Amazon founder Jeff Bezos took to Twitter to share a 1999 magazine clipping that predicted the eventual downfall of the company.
An article titled ‘Amazon Bomb’ was published in Barron magazine said Amazon is “just another middleman” and the stock price of the company would come crashing down. It also predicted that the real winners of the internet boom would be “firms that sell their own products directly to consumers.”
Evidently, the article didn’t age well. Bezos shared the clipping saying that this was just one of the stories predicting Amazon’s failure. “Today, Amazon is one of the world’s most successful companies and has revolutionized two entirely different industries,” he added.
Listen and be open, but don’t let anybody tell you who you are. This was just one of the many stories telling us all the ways we were going to fail.
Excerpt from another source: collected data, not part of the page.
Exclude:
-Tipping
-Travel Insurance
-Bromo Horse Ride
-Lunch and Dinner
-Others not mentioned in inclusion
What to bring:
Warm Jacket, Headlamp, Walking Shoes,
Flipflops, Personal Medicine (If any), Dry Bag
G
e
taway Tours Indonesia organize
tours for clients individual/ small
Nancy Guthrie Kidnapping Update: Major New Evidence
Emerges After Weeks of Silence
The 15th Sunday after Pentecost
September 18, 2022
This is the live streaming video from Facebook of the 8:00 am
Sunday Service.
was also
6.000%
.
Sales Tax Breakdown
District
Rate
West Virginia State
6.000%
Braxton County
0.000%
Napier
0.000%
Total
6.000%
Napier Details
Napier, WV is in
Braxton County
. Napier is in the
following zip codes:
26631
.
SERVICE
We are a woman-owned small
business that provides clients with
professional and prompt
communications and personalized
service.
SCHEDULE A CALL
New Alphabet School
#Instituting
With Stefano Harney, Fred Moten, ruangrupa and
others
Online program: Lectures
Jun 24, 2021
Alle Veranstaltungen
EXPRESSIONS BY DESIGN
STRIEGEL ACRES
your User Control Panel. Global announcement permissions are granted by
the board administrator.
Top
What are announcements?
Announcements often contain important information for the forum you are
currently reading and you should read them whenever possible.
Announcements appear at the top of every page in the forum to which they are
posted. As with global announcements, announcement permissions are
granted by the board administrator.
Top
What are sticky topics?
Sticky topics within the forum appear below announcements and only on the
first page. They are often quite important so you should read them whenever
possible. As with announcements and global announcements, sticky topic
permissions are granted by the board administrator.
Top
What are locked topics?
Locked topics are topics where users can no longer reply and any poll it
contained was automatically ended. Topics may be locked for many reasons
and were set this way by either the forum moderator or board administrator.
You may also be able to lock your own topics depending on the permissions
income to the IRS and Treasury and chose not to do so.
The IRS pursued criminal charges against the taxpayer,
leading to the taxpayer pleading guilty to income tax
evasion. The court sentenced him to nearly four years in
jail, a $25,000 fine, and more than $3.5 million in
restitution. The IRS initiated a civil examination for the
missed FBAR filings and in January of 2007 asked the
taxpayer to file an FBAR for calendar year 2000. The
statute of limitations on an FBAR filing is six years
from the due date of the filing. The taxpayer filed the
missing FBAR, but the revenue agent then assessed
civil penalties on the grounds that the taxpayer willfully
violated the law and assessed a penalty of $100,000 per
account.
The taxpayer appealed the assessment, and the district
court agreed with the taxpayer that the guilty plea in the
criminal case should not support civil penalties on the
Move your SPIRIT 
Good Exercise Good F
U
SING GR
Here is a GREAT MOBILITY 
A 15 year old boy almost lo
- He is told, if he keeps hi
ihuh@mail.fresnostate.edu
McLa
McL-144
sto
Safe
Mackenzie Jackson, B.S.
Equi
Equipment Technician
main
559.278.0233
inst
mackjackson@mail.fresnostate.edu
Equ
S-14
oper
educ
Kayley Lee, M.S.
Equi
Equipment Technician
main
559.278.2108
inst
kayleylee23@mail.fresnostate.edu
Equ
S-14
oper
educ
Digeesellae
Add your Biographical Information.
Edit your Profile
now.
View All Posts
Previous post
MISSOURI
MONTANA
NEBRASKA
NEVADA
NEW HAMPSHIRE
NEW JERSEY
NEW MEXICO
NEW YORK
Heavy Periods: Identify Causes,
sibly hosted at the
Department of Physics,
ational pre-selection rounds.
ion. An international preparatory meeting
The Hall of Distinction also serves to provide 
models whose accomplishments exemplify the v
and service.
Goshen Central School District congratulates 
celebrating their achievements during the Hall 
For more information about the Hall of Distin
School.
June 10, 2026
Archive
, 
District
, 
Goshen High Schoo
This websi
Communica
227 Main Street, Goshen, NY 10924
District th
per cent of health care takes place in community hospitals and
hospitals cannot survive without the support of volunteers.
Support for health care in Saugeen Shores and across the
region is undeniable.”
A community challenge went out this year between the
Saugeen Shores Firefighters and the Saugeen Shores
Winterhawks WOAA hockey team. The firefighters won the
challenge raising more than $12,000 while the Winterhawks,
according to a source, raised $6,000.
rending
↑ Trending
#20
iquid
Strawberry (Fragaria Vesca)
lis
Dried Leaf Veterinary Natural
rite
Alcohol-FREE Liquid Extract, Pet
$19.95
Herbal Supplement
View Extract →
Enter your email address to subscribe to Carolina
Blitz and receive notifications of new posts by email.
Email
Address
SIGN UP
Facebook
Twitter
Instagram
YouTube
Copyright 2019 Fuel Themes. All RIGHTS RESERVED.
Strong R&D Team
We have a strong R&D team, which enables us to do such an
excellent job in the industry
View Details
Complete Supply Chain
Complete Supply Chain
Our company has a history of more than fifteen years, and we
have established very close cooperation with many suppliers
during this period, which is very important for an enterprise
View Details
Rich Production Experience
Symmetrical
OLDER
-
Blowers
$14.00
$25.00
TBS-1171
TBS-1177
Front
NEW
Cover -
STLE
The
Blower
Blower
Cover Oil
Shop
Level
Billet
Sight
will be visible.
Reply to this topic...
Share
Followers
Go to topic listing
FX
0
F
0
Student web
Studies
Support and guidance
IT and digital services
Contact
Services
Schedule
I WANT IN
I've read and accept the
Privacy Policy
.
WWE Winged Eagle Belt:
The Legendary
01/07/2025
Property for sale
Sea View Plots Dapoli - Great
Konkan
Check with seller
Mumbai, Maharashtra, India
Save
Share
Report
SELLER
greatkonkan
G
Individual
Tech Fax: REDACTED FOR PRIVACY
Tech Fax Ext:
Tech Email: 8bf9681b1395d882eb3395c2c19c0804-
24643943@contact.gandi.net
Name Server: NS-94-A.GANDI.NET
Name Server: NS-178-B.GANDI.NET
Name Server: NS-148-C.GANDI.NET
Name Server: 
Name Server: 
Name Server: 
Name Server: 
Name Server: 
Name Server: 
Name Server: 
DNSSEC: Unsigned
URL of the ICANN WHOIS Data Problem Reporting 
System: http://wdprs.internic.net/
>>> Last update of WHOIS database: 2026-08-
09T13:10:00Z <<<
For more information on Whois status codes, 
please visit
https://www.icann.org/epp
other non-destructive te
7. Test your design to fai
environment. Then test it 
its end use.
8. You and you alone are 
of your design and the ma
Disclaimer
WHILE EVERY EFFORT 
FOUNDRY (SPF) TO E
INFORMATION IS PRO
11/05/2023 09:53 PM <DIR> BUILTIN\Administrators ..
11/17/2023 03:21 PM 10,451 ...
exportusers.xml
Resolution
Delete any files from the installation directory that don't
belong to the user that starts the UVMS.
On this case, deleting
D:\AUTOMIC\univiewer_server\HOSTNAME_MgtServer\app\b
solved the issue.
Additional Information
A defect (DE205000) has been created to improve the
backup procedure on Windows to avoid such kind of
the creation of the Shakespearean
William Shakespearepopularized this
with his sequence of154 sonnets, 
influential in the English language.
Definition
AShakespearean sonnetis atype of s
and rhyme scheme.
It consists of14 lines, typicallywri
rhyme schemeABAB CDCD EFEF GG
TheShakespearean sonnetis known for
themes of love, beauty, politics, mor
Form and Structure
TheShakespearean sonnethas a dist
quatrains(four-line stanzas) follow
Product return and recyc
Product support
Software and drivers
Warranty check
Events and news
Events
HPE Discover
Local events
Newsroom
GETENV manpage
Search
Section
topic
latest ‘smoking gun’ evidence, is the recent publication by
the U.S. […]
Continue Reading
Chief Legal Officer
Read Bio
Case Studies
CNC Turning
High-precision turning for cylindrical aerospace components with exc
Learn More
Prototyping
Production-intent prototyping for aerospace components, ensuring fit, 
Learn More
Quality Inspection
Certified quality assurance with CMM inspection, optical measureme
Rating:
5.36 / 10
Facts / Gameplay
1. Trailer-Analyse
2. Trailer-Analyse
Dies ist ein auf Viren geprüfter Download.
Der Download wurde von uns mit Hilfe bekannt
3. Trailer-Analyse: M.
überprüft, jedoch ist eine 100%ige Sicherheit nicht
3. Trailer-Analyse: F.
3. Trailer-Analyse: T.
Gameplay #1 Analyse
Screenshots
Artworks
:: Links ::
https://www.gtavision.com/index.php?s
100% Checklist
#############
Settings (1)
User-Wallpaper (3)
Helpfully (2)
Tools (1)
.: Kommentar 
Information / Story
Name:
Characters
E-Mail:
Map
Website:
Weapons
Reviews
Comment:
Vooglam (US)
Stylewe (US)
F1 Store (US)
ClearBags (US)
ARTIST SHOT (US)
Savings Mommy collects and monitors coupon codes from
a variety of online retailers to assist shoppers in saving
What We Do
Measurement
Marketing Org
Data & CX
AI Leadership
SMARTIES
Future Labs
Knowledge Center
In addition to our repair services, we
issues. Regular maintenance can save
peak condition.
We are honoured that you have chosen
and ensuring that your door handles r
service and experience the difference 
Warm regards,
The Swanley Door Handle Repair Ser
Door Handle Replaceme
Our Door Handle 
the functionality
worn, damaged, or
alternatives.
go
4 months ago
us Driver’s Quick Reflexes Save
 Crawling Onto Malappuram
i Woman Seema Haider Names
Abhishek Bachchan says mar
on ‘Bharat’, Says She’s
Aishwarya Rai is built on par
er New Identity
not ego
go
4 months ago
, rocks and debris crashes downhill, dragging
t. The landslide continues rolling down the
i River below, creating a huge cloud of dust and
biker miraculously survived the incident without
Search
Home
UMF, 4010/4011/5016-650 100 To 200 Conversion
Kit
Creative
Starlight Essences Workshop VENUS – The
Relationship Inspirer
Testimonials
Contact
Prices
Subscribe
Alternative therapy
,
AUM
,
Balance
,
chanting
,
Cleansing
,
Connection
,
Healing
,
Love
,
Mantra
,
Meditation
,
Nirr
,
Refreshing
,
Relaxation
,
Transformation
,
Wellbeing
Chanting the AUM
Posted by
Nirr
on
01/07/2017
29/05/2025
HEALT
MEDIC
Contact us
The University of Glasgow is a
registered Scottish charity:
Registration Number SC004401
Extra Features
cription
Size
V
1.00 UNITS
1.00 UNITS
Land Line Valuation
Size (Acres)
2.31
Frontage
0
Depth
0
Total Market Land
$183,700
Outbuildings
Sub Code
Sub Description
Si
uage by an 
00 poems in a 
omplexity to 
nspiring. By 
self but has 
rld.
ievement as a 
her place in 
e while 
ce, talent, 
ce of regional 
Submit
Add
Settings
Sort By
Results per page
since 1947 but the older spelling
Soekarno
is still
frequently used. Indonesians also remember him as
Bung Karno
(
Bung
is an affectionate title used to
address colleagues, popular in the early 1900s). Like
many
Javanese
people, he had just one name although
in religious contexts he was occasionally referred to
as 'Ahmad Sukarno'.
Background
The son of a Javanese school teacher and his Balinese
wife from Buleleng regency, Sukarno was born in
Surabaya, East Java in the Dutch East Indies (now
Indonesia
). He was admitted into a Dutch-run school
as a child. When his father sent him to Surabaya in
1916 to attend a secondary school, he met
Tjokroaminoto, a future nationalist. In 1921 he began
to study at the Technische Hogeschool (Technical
Today, Amazon is one of the world’s most successful companies and has revolutionized two entirely different industries. pic.twitter.com/MgMsQHwqZl— Jeff Bezos (@JeffBezos) October 11, 2021
While the tweet garnered over 64,000 likes and praises in the comment section, Space X founder and Bezos’ business rival Elon Musk wasn’t impressed. He responded to the tweet with a silver medal emoji.
In September, Musk became the world’s richest person with a fortune of over $200 billion surpassing Bezos, according to Forbes. Taking a celebratory crack, Musk had written in a short email to the publication that he would be “sending a giant statue of the digit ‘2’ to Jeffrey B., along with a silver medal.” Well, now he has!
The two billionaires have locked horns earlier when Musk responded to Amazon’s lawsuit saying that filing legal actions against his company is Jeff Bezos' full-time job.
This came after Amazon asked the Federal Communications Commission (FCC) to dismiss SpaceX’s latest amendment to its Starlink satellite network, CNBC had reported.
“If lobbying and lawyers could get you to orbit, Bezos would be on Pluto right now,” Musk had said in a tweet in response to a user on the microblogging platform.
The two technocrats who have been trying to launch long-range orbital rockets were competing for a coveted contract from the government to build a spaceship to deliver astronauts to the moon as early as 2024.